Eu nunca soube rezar. Algumas pessoas dizem que é muito fácil: você juntas as mãos, fecha os olhos, começa a agradecer, pedir, perguntar, repetir o que você ouviu na missa; eu nunca consegui fazer isso. Esses atos me sempre foram estranhos, alheios a mim. Eu não poderia realiza-los, havia algo em mim que os evitava. Não me entenda errado, eu acredito em Deus. Só não sei rezar.

Mesmo assim, na frente do túmulo, eu juntei minhas mãos; uma gota de água percorria meu nariz, se mantendo fixa no fim, essa foi minha última visão antes de fechar os olhos. Eu, então, questionei o porquê de ainda estar vivo, tanto no lugar de meus pais quanto em relação ao caso de Aysha. Teria algum motivo maior para eu permanecer vivo ou a razão seria simplesmente o óbvio, estou vivo por estar vivo, sem qualquer motivo maior? Eu não obtive uma resposta direta, acho que ninguém recebe uma resposta direta de uma prece. Eu nem mesmo sei se eu entendi a resposta. Por isso que antes de morrer eu escrevo essas memórias, talvez eu possa enfim entender essa resposta.

Já era hora de ir embora do cemitério, começava a anoitecer. Eu me despedi do túmulo com um sorriso. Não sei justificar porque sorri. Eu sou inconstante, nem eu me entendo. Eu já disse: por que ainda lê esse livro? Eu apenas devo estar te irritando. Pois bem eu me despedi do túmulo, era hora de voltar a casa. Antes de ir embora eu parei e olhei o túmulo de meu avô que jamais conhecerei. Seu nome era Noé e lembrei do fato que o túmulo de minha vó estava em meio as sepulturas seguindo em direção ao norte. Eu realmente odeio cemitérios.

Curioso fui embora. Curioso voltei ao meu quarto. Curioso porque percebi ao me olhar no espelho antes do banho, haviam duas marcas de mãos em minhas costas. Eles estão aqui até hoje.

Essa foi a história do segundo pedaço de minha alma, um momento que eu pude recuperar a percepção de uma saudade e fé ainda que pequenas. Eu não sei dizer se esse pedaço seria sobre fé ou seria sobre coragem. Fé porque eu enfim ousei realizar uma prece, ainda que mal feita; coragem porque eu enfrentei meu nojo aos cemitérios.

Ou pode ser sobre lembrança. Marcas de memórias. Pode ser isso. Deve ser isso. Quem eu quero enganar? Eu não sei. A verdade é que eu não entendo nada disso que aconteceu nesse dia. Nem naquele momento, nem hoje, segurando a caneta.
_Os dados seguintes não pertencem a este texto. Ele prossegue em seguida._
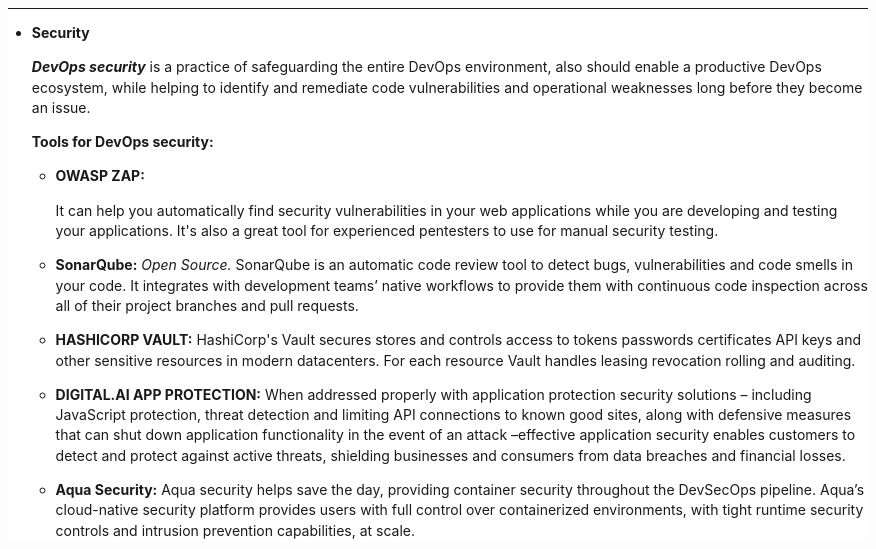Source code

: 
---

- **Security**
    
    ***DevOps security*** is a practice of safeguarding the entire DevOps environment, also should enable a productive DevOps ecosystem, while helping to identify and remediate code vulnerabilities and operational weaknesses long before they become an issue.
    
    **Tools for DevOps security:**
    
    - **OWASP ZAP:**
        
        It can help you automatically find security vulnerabilities in your web applications while you are developing and testing your applications. It's also a great tool for experienced pentesters to use for manual security testing.
        
    - **SonarQube:** *Open Source.* SonarQube is an automatic code review tool to detect bugs, vulnerabilities and code smells in your code. It integrates with development teams’ native workflows to provide them with continuous code inspection across all of their project branches and pull requests.
    - **HASHICORP VAULT:** HashiCorp's Vault secures stores and controls access to tokens passwords certificates API keys and other sensitive resources in modern datacenters. For each resource Vault handles leasing revocation rolling and auditing.
    - **DIGITAL.AI APP PROTECTION:** When addressed properly with application protection security solutions – including JavaScript protection, threat detection and limiting API connections to known good sites, along with defensive measures that can shut down application functionality in the event of an attack –effective application security enables customers to detect and protect against active threats, shielding businesses and consumers from data breaches and financial losses.
    - **Aqua Security:** Aqua security helps save the day, providing container security throughout the DevSecOps pipeline. Aqua’s cloud-native security platform provides users with full control over containerized environments, with tight runtime security controls and intrusion prevention capabilities, at scale.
Eu não entendo nada. Por que você lê esse livro? Lê algo de alguém que não sabe nada. Você é tão estranho quanto eu.

Apenas para terminar esse capítulo, porque o tempo para a visita de Aysha se aproxima, permita-me te dizer que o que me sobrou dessa história é minha aversão a cemitérios crescer. Eu odeio cemitérios. Agora podemos seguir para o terceiro encontro e a traição.